Art Carden writing in Forbes (May 13 2011) magazine expresses the answer to this question – such a critical question in N.Z. right now – very well:
Someone once asked me why economists care so much about the minimum wage. It reduces employment for the poor, to be sure, but the efficiency effects are probably pretty small compared to the effects of other policies. So why do economists care so much about the minimum wage when there are other policies that inflict greater damage?
It’s a good question, and an important one. The welfare loss might be small–though this is itself debatable–but the relevance of economic thinking is what is important.
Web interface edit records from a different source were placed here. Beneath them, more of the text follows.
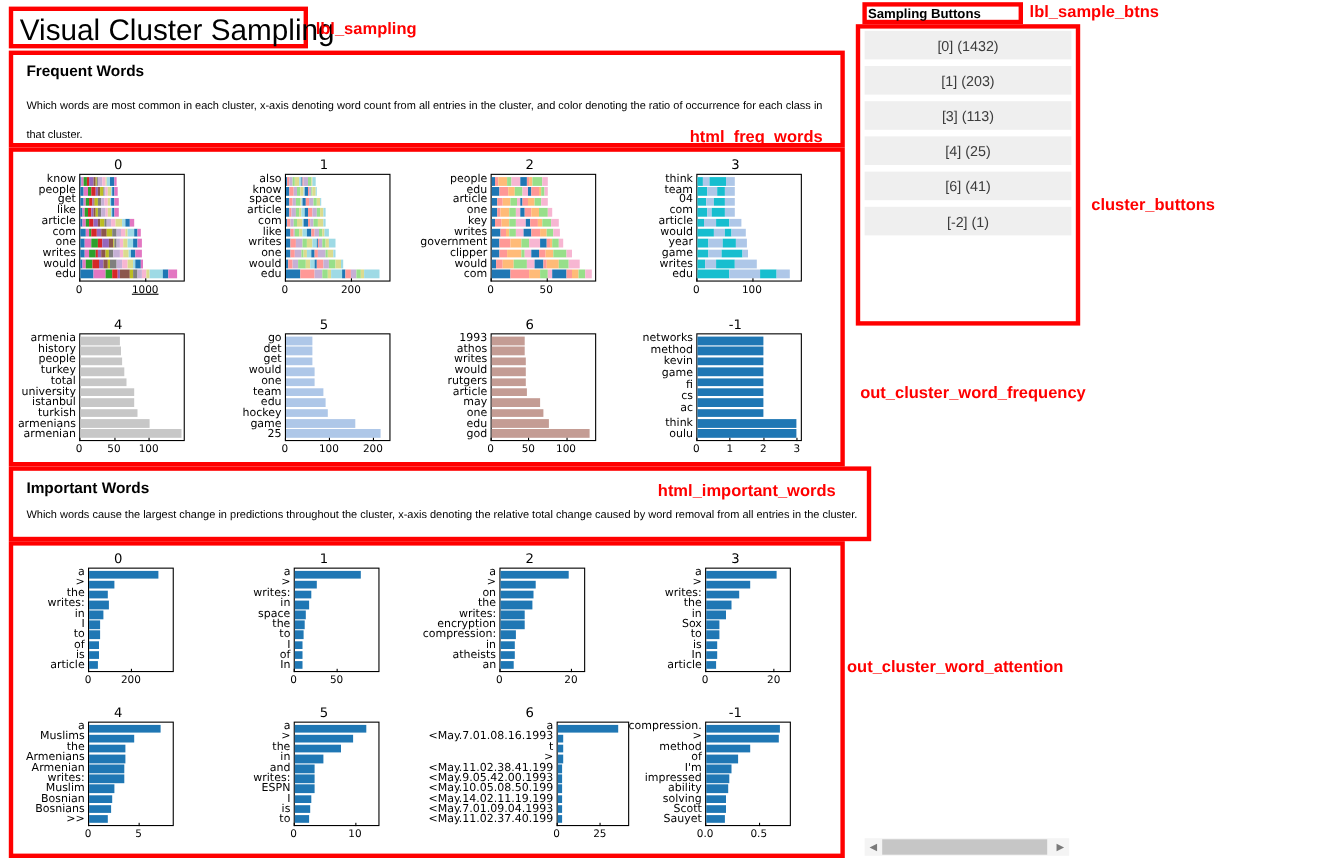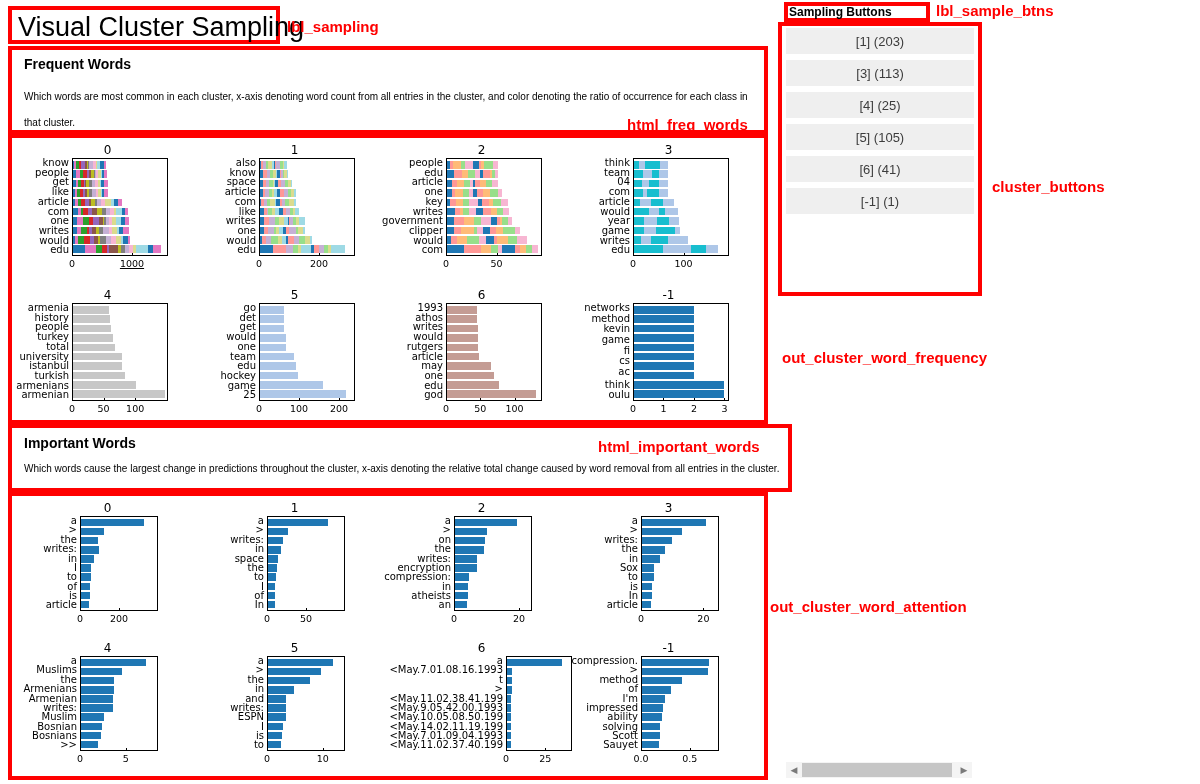--- a/index.html
+++ b/index.html
@@ -1337,6 +1337,7 @@
 <div id="samp-lbl">Sampling Buttons</div>
 <div class="redbox" id="btn-box"></div>
 <div id="btn-list">
+    <button class="cbtn">[0] (1432)</button>
     <button class="cbtn">[1] (203)</button>
     <button class="cbtn">[3] (113)</button>
     <button class="cbtn">[4] (25)</button>

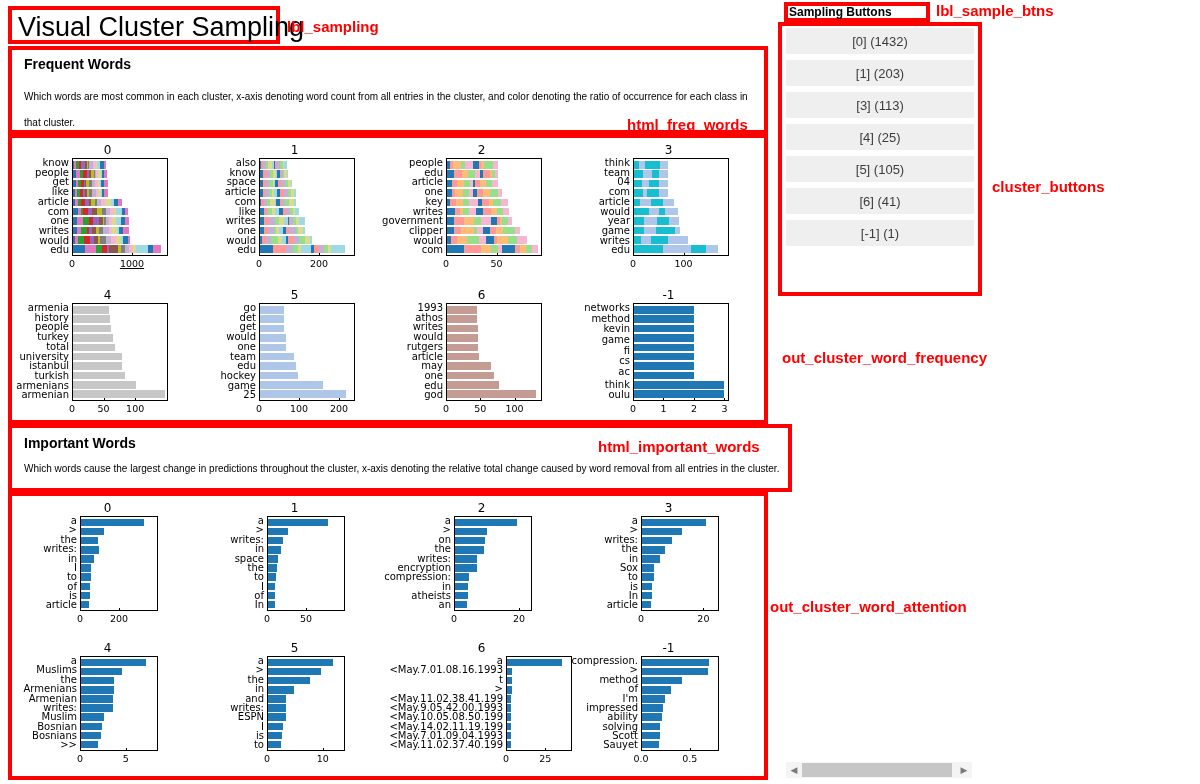--- a/index.html
+++ b/index.html
@@ -1341,7 +1341,6 @@
     <button class="cbtn">[1] (203)</button>
     <button class="cbtn">[3] (113)</button>
     <button class="cbtn">[4] (25)</button>
-    <button class="cbtn">[5] (105)</button>
     <button class="cbtn">[6] (41)</button>
     <button class="cbtn">[-1] (1)</button>
   </div>

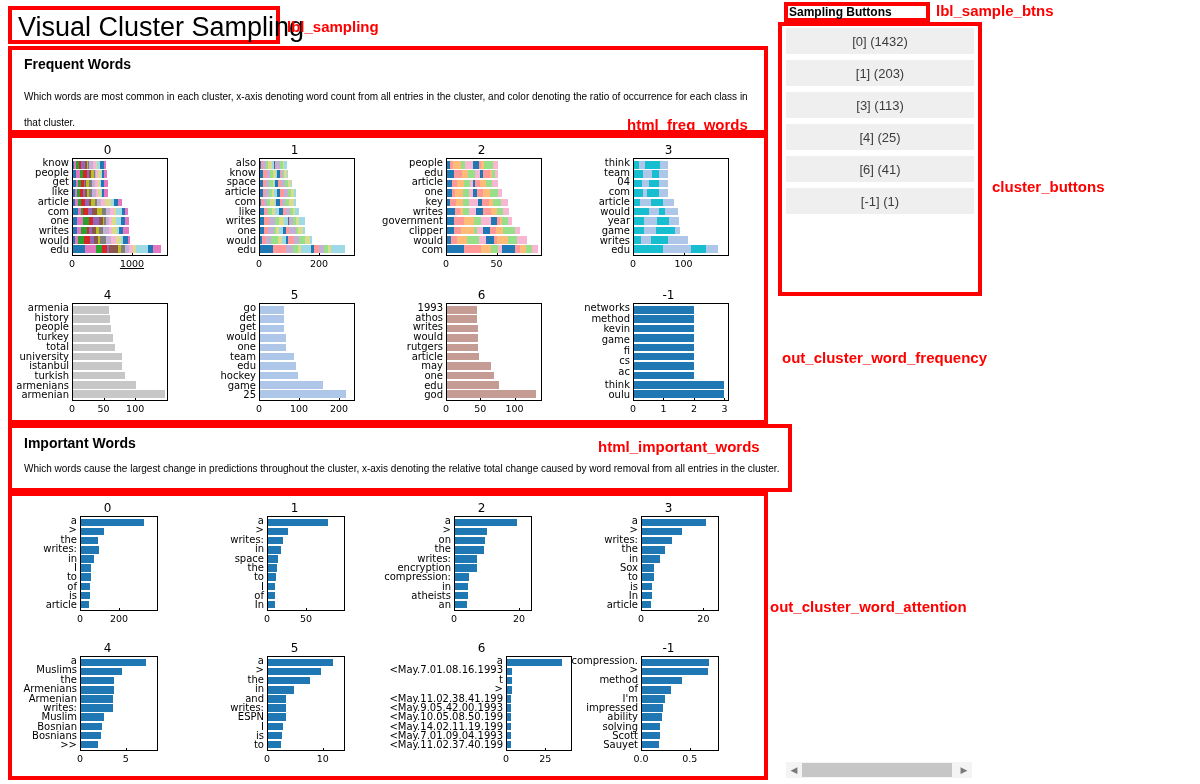--- a/index.html
+++ b/index.html
@@ -1342,7 +1342,7 @@
     <button class="cbtn">[3] (113)</button>
     <button class="cbtn">[4] (25)</button>
     <button class="cbtn">[6] (41)</button>
-    <button class="cbtn">[-1] (1)</button>
+    <button class="cbtn">[-2] (1)</button>
   </div>
 
 <div id="hscroll">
Beyond its consequences for the poor, I care about the minimum wage because it brings into high relief the fundamental differences between the anti-economic way of thinking and the economic way of thinking.
The anti-economic way of thinking sees the minimum wage as a policy whereby those endowed with Goodness and Mercy redistribute possibly ill-gotten wealth from the rich to the poor and protect the weak from exploitation. According to this view, the only reasons to oppose the minimum wage are ideology and sheer meanness. Just as the only reason someone could possibly oppose a war is because he or she hates America, the only reason someone could possibly oppose the minimum wage is that he or she hates poor people. Or so some might think. The economic way of thinking sees the minimum wage as exactly what it is: interference that destroys wealth, encourages wasteful rent seeking, and hurts exactly the people it is alleged to help.
The “anti-economic way of thinking sometimes seems to thrive in N.Z….. and we all suffer when it does (thanks to NZBR for the alert).